Por Marcelo Teixeira e Roberto Samora
SÃO PAULO (Reuters) - Poderia muito bem ser um filme de Hollywood. Juliana Armelin e seu marido Paulo Siqueira decidiram mudar radicalmente suas vidas em 2010, deixando seus empregos no setor financeiro e se mudando para uma fazenda há 7 horas de São Paulo para começar a produzir café.
Sete anos depois, eles levaram, pelo segundo ano consecutivo, o prêmio mais tradicional de qualidade de café do Brasil, superando centenas de produtores extremamente experientes em um país que produz e exporta café há mais de 200 anos.
"Não dava pra imaginar mesmo que estaríamos nessa situação tão rapidamente", disse Paulo Siqueira à Reuters nas primeiras horas desta sexta-feira após receber o prêmio anual da torrefadora italiana Illy.
"A gente brinca que a gente não tem história no café, só uns capítulos", disse Juliana.
O casal se conheceu durante a faculdade, ambos estudando Engenharia na Universidade de São Paulo. Eles então passaram alguns anos nos Estados Unidos fazendo um MBA na Universidade de Chicago antes de começarem suas carreiras na capital paulista.
Juliana é ex-consultora da McKinsey & Company, enquanto o Paulo ocupou posições como gestor de fundos no Credit Suisse e na empresa Vector Investimentos.
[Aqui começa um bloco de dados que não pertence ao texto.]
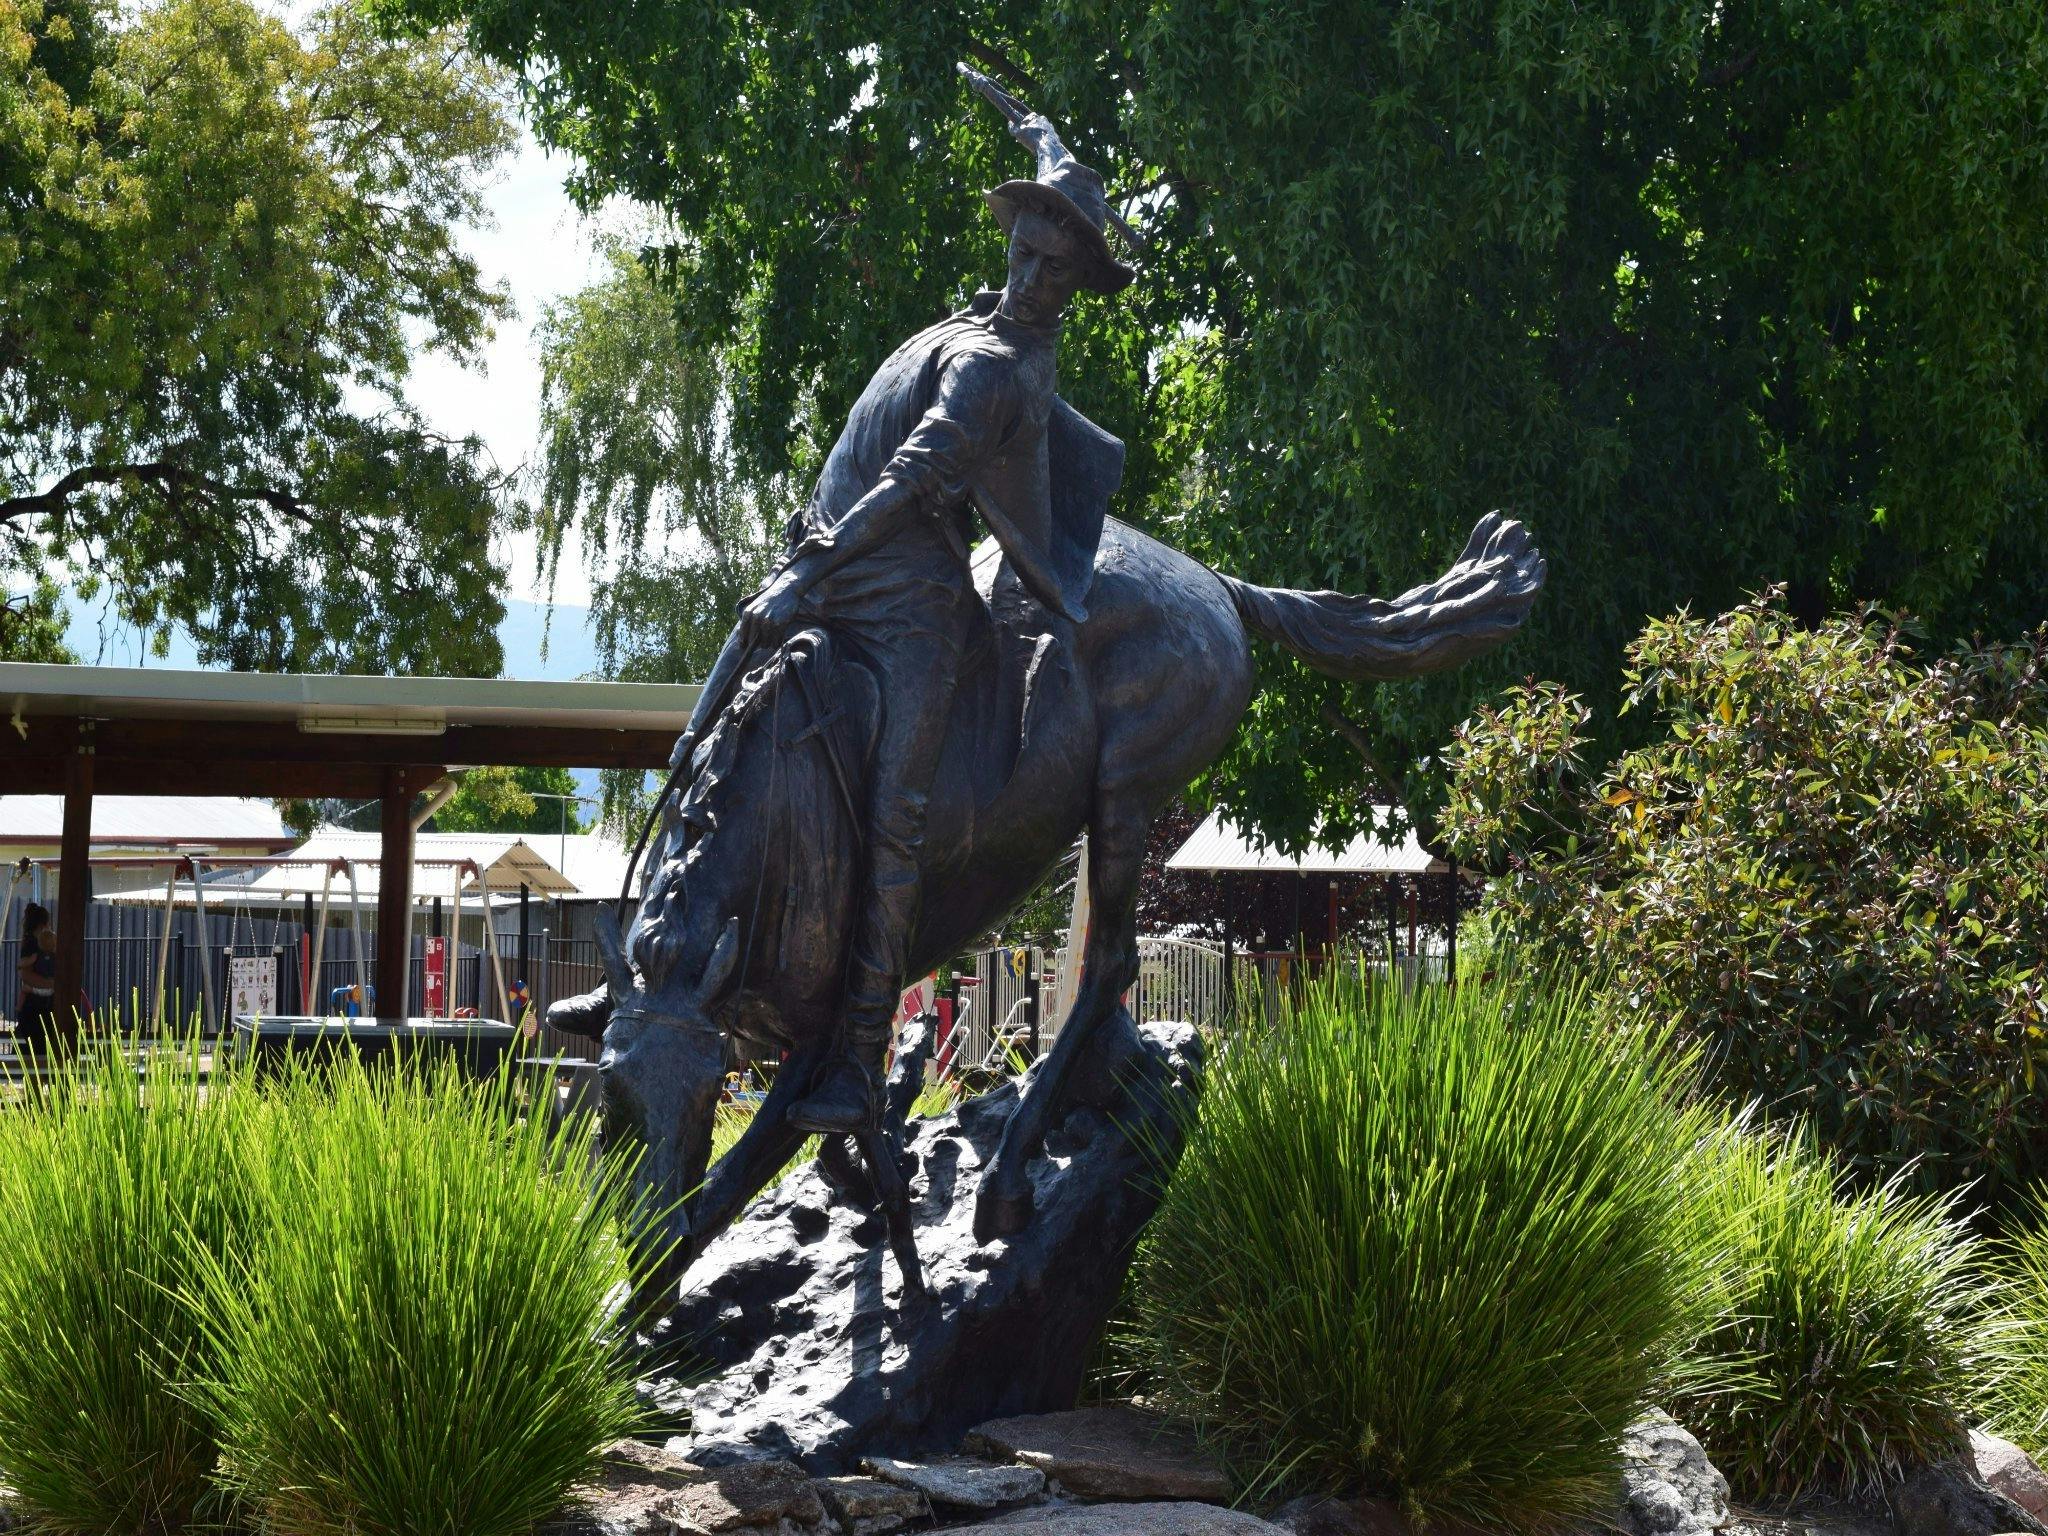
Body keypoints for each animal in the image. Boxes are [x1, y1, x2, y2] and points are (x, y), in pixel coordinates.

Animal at [552, 514, 1540, 1286]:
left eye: (706, 1094)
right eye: (610, 1099)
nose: (646, 1237)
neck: (770, 827)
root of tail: (1217, 586)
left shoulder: (821, 1032)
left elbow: (743, 1175)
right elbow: (841, 1132)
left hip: (1129, 791)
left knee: (1108, 958)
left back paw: (1010, 1179)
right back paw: (1105, 1086)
Eles acabaram no negócio de café graças ao pai de Juliana, que também decidiu começar a produzir os grãos.
"Eu estava ajudando meu pai que estava comprando uma fazenda ali na região de café, e a gente começou a olhar, pensou que poderia funcionar para nós, a gente sempre quis ter um negócio junto", disse Juliana.
Após estudar a fundo a possibilidade, eles compraram uma fazenda de 210 hectares (518 acres) no município de Ibiá, em uma região produtora de café conhecida como o Cerrado Mineiro, no Estado de Minas Gerais.
FAZENDA MODELO
"Era uma área de pastagem", relembra Paulo, explicando que tiveram que fazer tudo do zero para transformar a propriedade.
Plantaram os primeiros pés de café em 2011, colheram os primeiros grãos em 2013 e tiveram sua primeira colheita cheia em 2015. Um ano depois, receberam seu primeiro prêmio.
A fazenda do casal é hoje uma propriedade modelo. Os campos são 100 por cento irrigados, com a colheita completamente mecanizada. O café arábica lavado é colocado para secar em terreiros elevados para evitar contato com o solo, o que poderia afetar o sabor.
"Basicamente a gente ouviu o pessoal que sabia mais que a gente, fomos na Illy, no escritório experimental agrícola da Emater, fomos na UFLA, contratamos um engenheiro agronômo que tinha muita experiência com café, que vinha de família que trabalhava com café há muito tempo", diz Juliana. "Tem gente que fala que nós somos nerds que foram para o café e a gente diz: tudo bem, nós somos mesmo".
A fazenda Terra Alta foi escolhida seguindo alguns aspectos, como disponibilidade de água e relevo que permitisse a mecanização.
O casal usou o máximo possível que havia disponível de linhas de crédito agrícola do governo para comprar todo o equipamento. "A gente tem empréstimo para pagar a vida inteira", diz Juliana, sorrindo.
EXPORTAÇÕES DIRETAS
A fazenda hoje exporta 80 por cento de sua produção que varia de 10 mil a 13 mil sacas de 60kg por ano. Muitos acordos são fechados diretamente com comerciantes de café gourmet nos Estados Unidos.
Paulo diz que a comunidade de café na região do Cerrado tem sempre sido receptiva, apesar da origem incomum do casal.
Mas eles usam cautela quando questionados se recomendariam sua experiência para outros.
"Se alguém pensar assim, vou investir em café para fazer dinheiro, provavelmente ele vai se apaixonar, como a gente, mas não é fácil. Não é um negócio que você escolhe só pelo dinheiro, é uma dedicação integral", disse Juliana, acrescentando que ela geralmente cuida das planilhas, dos detalhes finaceiros, enquanto Paulo tende a acompanhar a ação no campo.
Mas eles não tem arrependimentos. "Nós gostamos muito disso. A gente se vê fazendo isso pelo resto da vida", disseram.